6月東京都区部消費者物価指数(中旬速報値)の生鮮食品を除く総合の前年同月比は、電気代が上がったことなどで+3.2%と5月の+3.1%から0.1ポイント上昇率が高まり、22カ月連続の上昇になりました。今後値上げが予定される食品もあり、依然として上昇傾向が続く消費者物価指数ですが、中には鈍化要因も出てきています。


入着原油価格・前年同月比は、25カ月ぶりに4月に下落に転じ、6月まで3カ月連続下落に。

貿易統計から算出する入着原油価格(金額÷数量で算出)が4月の前年同月比が▲16.7%に、5月の前年同月比は▲16.1%と下落になりました。5月は73,504円/klと7万円台でした。前年同月比の直近ピークだった22年6月は+101.2%の上昇でした。当時の入着原油価格は9万円/kl台で、そこからは大幅に低下しました。入着原油価格・前年同月比が下落したのは21年3月の▲1.7%以来で、当時の単価は4万円/kl台でした。
6月上中旬の原粗油の単価、数量、輸入金額の前年同旬比をみると、単価は72,319円/klで前年同旬比▲22.7%程度の低下でした。数量は前年同旬比▲5.2%程度の減少、金額は前年同旬比▲26.8%程度の減少でした。7月20日に判明する6月月間の単価(入着原油価格)の前年同月比は、下落率が拡大し、3カ月連続の下落になる可能性が大きいと思われます。
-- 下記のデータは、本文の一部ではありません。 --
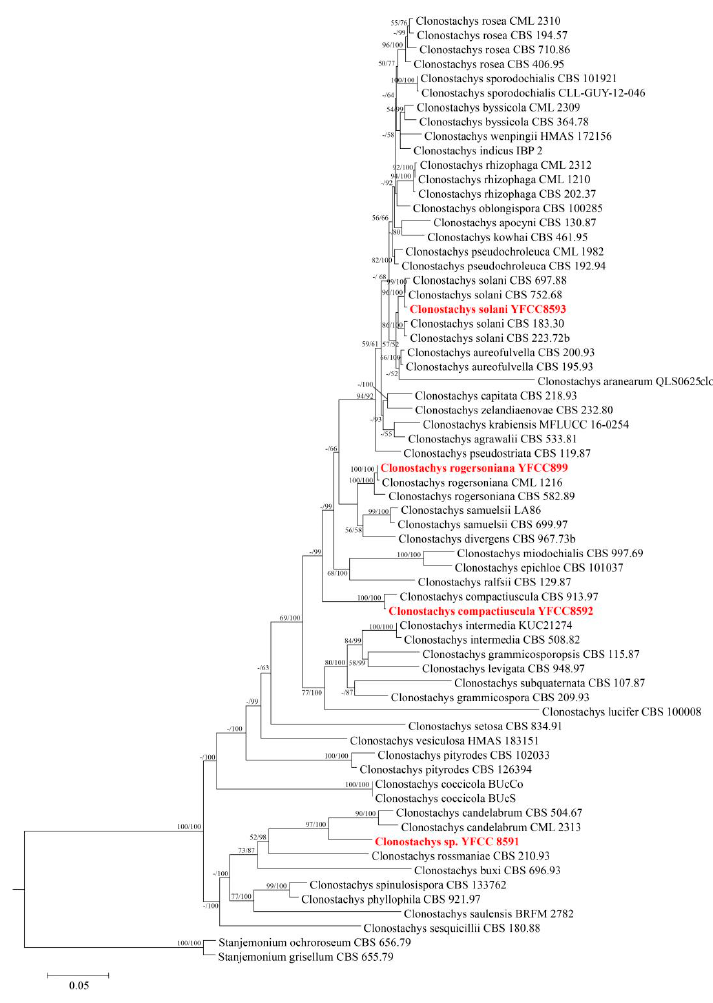
Figure 2. Phylogenetic tree of Clonostachys genus by the analysis of three genes ( nrLSU + Tub + ITS) dataset.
タイムラグを伴って電気代などにも反映されるので、23年度後半の物価安定要因となっていくことが期待されます。

卵の卸売価格下落に転じる。上昇続いたCPIの鶏卵価格に、下落に転じる兆しが。

全国消費者物価指数・鶏卵の指数(20年=100)は22年4月の102.9から23年5月の140.8まで、13カ月連続で上昇しています。前年同月比では22年7月の0.0%から23年5月の35.6%まで10カ月連続上昇してきました。
東京都区部の消費者物価指数で6月中旬速報値をみると、鶏卵の指数は22年2月の105.5から振幅を伴いつつ上昇し、23年6月では139.2になりました。直近の連続上昇は5カ月連続です。前年同月比の連続上昇は23年1月の5.1%から23年6月の33.2%まで5カ月連続です。
卵の価格が高騰した背景には、鶏のエサ代の高騰と、高病原性鳥インフルエンザが猛威をふるったことなどが挙げられます。鶏のエサとなるトウモロコシなどは大部分を輸入に頼っていますが、ロシアによるウクライナ侵攻の影響で作付面積が減少し、世界的に需給ひっ迫しました。輸送費高騰の影響もあります。また、高病原性鳥インフルエンザが猛威をふるった影響も大きいです。22年10⽉28⽇に国内1例⽬が確認されて以来、23年5⽉末までに全国の飼養羽数の1割超にのぼる過去最多の約1,771万⽻が殺処分の対象となりました。
しかし、ここにきて卵価格の高騰に沈静化の動きが見えてきました。JA全農たまご株式会社によれば、東京の卵Mサイズの1キロあたり卸売価格は23年4月から350円で高止まりを続けていましたが、6月の平均卸売価格は349円となり、5カ月ぶりに下落に転じました。7月(1日~11日の平均)では334円に低下しています。7月の東京都区部消費者物価指数で、鶏卵に幾分低下の動きが出ることが期待されます。
下落の要因については、卵価格はクリスマスケーキなどの冬場の需要が落ち着いた夏場に値下がりする傾向があることに加えて、高病原性鳥インフルエンザの清浄化宣言がおこなわれ、病気が発生した養鶏場での採卵も徐々に再開していることが挙げられます。
6月20日に農林水産省が「高病原性鳥インフルエンザの清浄化宣言について」を発表しました。
高病原性鳥インフルエンザは国内では4月7日に北海道千歳市の養鶏場で発生して以降、ウイルスが検出されていません。4月14日までに高病原性鳥インフルエンザの全ての防疫措置が完了したことから、国際獣疫事務局(OIE)の規定に基づき、農林水産省が高病原性鳥インフルエンザの清浄化宣言を提出していたところ、当該清浄化宣言が、5月13日を開始日として、OIEのウェブサイトに掲載された、ということです。
今季に高病原性鳥インフルエンザが発生した農場の35%に当たる28農場が、5月末までに経営を再開しました。採卵鶏では20農場が経営を再開しました。
また、エサになるトウモロコシの国際価格が、主産地の米国で農家の作付面積が想定外に拡大、干ばつが警戒されていたところに多量の降雨があったことで、供給増が予測されるとして足元で急落しています。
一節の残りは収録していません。